Lo cierto es que bajo el paraguas del multiculturalismo se protegen por igual los grandes oligarcas que no quieren poner en peligro sus petrodólares y quienes albergan un odio brutal contra la civilización judeo-cristiana. Ellos son los que agitan el fantasma de la islamofobia mientras pretenden ocultar –atención a este terrible dato– que el 16% de los franceses ve con simpatías el Estado Islámico, y que ese porcentaje crece hasta el 27% cuando se pregunta a los más jóvenes. Estas son las cifras de la sociedad multicultural que la oligarquía europea –política, económica y mediática– pretende imponernos. Resignarnos al multiculturalismo es resignarnos a la islamización de Occidente.
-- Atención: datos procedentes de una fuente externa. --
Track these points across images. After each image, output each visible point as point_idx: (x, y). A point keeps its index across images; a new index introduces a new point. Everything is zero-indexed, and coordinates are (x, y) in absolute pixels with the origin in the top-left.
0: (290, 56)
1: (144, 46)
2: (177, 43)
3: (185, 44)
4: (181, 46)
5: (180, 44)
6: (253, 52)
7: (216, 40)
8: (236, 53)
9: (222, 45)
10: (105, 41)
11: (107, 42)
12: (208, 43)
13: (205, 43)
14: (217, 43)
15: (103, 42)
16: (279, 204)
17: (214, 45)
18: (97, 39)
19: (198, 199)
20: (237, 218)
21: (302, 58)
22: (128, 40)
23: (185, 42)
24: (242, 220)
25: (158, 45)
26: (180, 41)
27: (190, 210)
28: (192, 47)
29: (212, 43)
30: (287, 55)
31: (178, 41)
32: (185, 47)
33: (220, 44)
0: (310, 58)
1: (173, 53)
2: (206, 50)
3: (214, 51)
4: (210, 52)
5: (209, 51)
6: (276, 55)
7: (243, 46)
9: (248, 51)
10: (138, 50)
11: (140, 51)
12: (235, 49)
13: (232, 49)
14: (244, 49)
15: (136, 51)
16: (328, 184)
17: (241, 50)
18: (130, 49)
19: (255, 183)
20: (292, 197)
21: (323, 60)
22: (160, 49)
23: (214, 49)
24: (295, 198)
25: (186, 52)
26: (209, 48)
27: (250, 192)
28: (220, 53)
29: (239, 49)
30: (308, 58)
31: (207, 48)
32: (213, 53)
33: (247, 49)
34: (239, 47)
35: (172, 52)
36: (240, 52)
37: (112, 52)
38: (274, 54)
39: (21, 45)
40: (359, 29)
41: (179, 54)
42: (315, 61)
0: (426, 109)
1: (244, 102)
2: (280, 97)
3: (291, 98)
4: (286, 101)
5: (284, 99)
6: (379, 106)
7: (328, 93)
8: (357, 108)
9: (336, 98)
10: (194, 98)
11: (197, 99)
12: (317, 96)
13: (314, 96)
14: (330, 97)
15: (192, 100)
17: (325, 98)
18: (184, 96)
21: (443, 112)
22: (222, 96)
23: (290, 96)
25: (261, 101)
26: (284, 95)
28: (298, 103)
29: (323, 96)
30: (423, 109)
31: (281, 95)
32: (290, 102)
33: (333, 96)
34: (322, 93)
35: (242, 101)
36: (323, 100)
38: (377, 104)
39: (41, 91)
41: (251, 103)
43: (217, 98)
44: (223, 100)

Por eso ya somos millones los europeos dispuestos a exigir un cambio de rumbo en la política del continente. Queremos que se combata de forma implacable todas las formas que adopta la yihad: por supuesto sus células terroristas, pero también su propaganda, su soporte intelectual y su financiación. Debemos aplicar al yihadismo, al menos, las mismas medidas que se han aplicado contra la xenofobia, una respuesta coordinada que contemple desde el marco legal hasta la educación o la política internacional, junto a un considerable aumento en las partidas presupuestarias de defensa y seguridad. Debemos, en fin, levantar el velo a la barbarie y combatirla sin tregua. Es la batalla en la que nos jugamos el futuro.
Descansen en paz las víctimas de París, y también las de Irak, Siria y Nigeria. Reciban nuestro apoyo y solidaridad todos los que combaten el yihadismo islamista. Sólo así lograremos que nuestros hijos no padezcan la opresión de los neo-bárbaros tecnologizados.
Santiago Abascal, presidente de Vox.